[Aim of the exercise]
Repeat only the lines below from the one containing "fx_px: 4242" through the one containing "exposure_s: 1/400", inclusive, exactly as written.
[Material for this exercise — start]
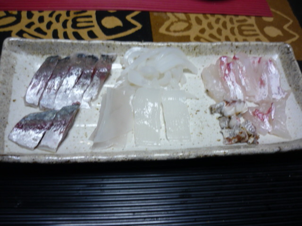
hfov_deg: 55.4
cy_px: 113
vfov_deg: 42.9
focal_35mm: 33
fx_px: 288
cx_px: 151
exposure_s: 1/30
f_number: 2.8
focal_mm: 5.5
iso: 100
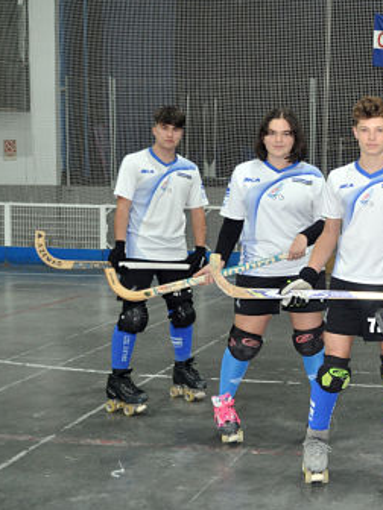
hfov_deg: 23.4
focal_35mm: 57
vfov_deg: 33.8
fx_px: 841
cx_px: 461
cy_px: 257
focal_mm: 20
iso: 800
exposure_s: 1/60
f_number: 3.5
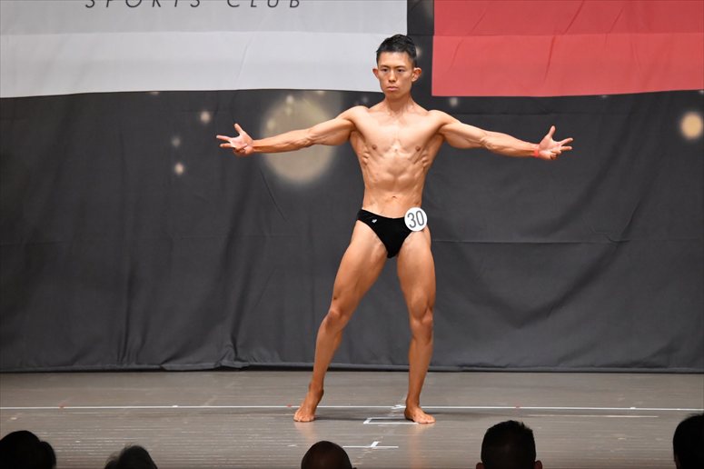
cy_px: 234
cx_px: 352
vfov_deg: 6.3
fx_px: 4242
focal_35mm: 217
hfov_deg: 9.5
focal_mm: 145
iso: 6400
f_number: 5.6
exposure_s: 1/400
[Material for this exercise — finish]
[Material for this exercise — start]
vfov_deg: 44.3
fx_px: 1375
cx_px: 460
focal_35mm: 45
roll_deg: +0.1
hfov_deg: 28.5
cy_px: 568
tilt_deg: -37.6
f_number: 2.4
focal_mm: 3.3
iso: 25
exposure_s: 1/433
[Material for this exercise — finish]
[Material for this exercise — start]
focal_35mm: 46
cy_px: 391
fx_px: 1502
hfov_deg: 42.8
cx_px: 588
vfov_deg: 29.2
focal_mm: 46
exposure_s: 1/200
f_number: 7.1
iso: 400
[Material for this exercise — finish]
[Exercise response]
fx_px: 4242
focal_35mm: 217
hfov_deg: 9.5
focal_mm: 145
iso: 6400
f_number: 5.6
exposure_s: 1/400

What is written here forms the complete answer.